Drawing on ethnographic fieldwork in southeast England, Recognizing the Non-religious develops a new vocabulary, theory, and methodology for thinking about the secular. It distinguishes between separate and incommensurable aspects of so-called secularity as insubstantial - involving merely the absence of religion - and substantial - involving beliefs, ritual practice, and identities that are alternative to religious ones. Recognizing the cultural forms that present themselves as non-religious therefore opens up new, more egalitarian and more theoretically coherent ways of thinking about people who are "not religious." It is also argued that recognizing the non-religious allows us to reimagine the secular itself in new and productive ways.

This book is part of a fast-growing area of research that builds upon and contributes to theoretical debates concerning secularization, "desecularization," religious change, postsecularity, and postcolonial approaches to religion and secularism. As well as presenting new research, this book gathers insights from the wider studies of non-religion, atheism, and secularism in order to consolidate a theoretical framework, conceptual foundation and agenda for future research.

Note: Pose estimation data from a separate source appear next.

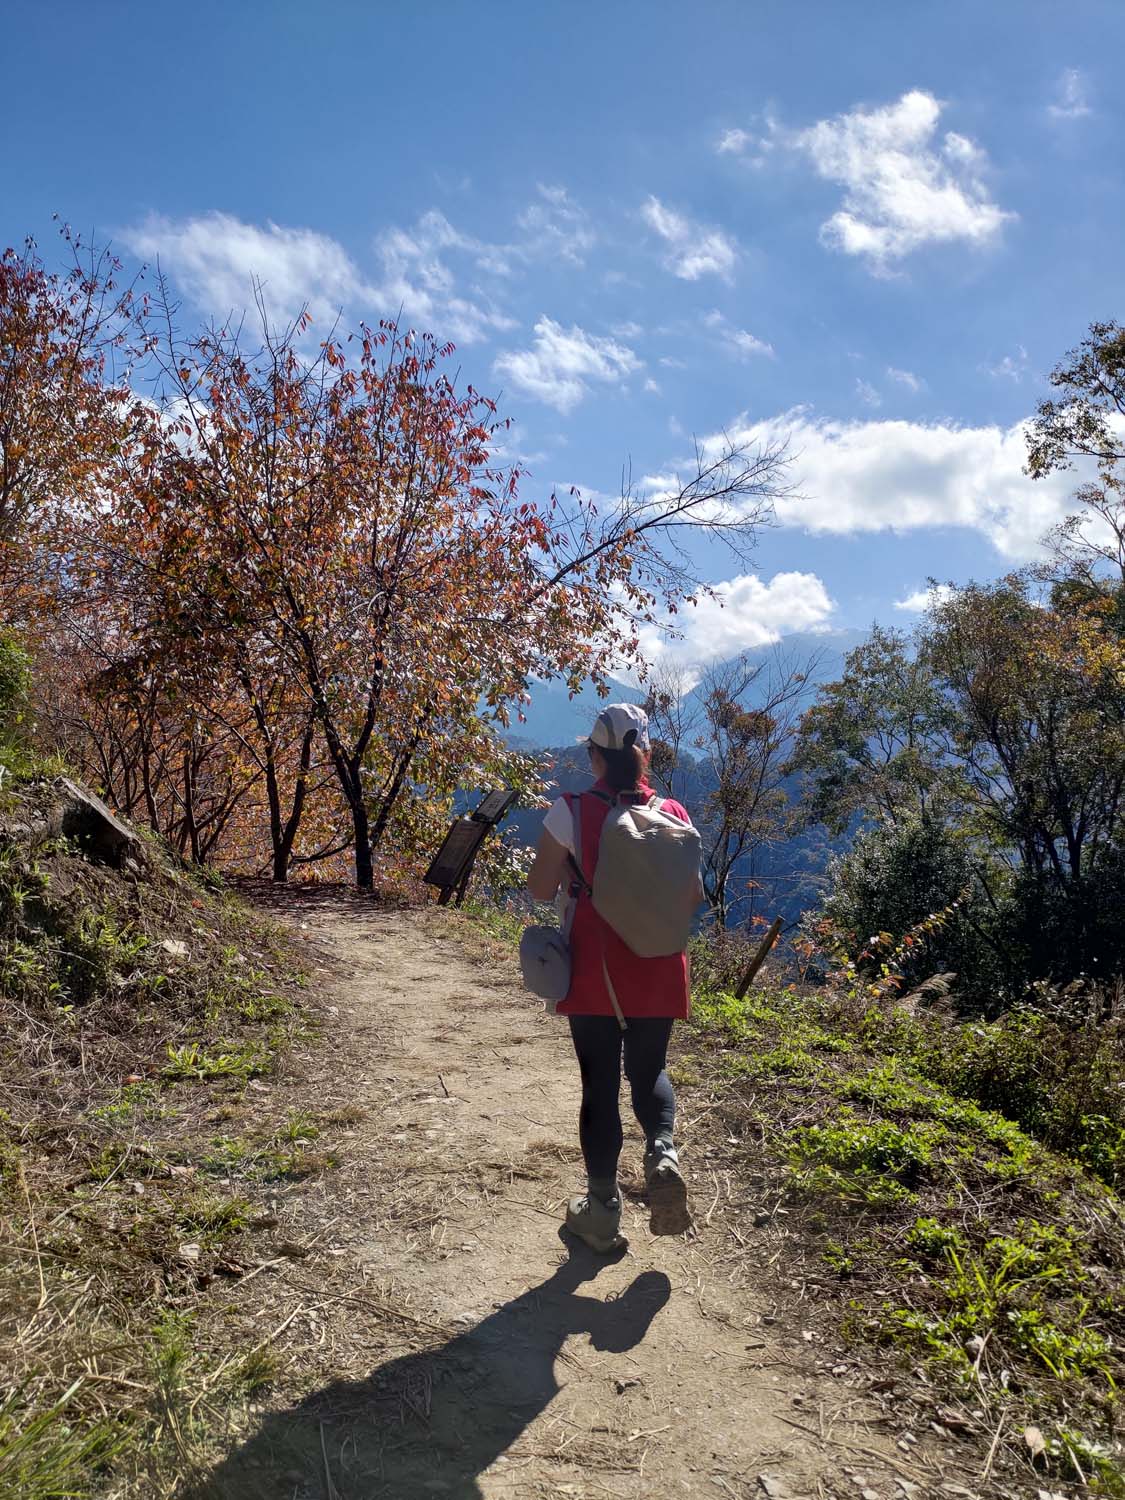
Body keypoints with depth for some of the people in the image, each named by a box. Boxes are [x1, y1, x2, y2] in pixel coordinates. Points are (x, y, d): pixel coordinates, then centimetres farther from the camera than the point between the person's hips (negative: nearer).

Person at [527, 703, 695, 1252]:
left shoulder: (572, 811, -12)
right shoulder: (674, 815, -3)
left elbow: (541, 889, -6)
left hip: (595, 970, -2)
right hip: (658, 971, 2)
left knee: (599, 1084, 10)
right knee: (649, 1070, 22)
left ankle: (602, 1211, 18)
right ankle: (662, 1151, -4)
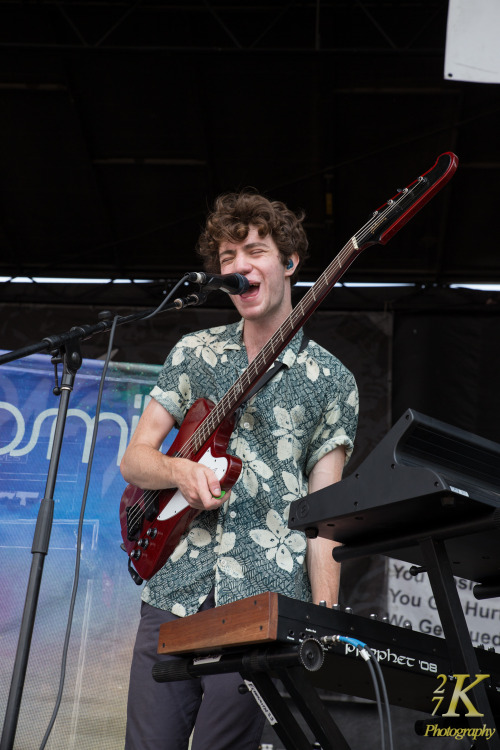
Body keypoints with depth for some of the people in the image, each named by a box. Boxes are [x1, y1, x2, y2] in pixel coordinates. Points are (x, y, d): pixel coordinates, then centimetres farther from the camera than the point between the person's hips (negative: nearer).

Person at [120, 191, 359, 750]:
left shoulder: (331, 381, 3)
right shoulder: (192, 353, 11)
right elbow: (134, 459, 10)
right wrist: (182, 471, -13)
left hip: (263, 612, -2)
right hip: (172, 593, 3)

About the Author(s)/Editor(s)/Translator(s): 

Lois Lee is a research associate in the religion and Political Theory Centre at University College London. She is a sociologist whose work focuses on the empirical study of nonreligion and atheism and, more widely, on the theory and study of culturally diverse and differentiated societies. Lois is founding director of the Nonreligion and Secularity Research Network and co-edits the journal Secularism and Nonreligion. As well as work in academic journals and the media, Lois' publication include the edited volumes Secularity and Non-religion and Negotiating Religion. She is co-editor of the book series, Religion and Its Others: Studies in Religion, Nonreligion and Secularity.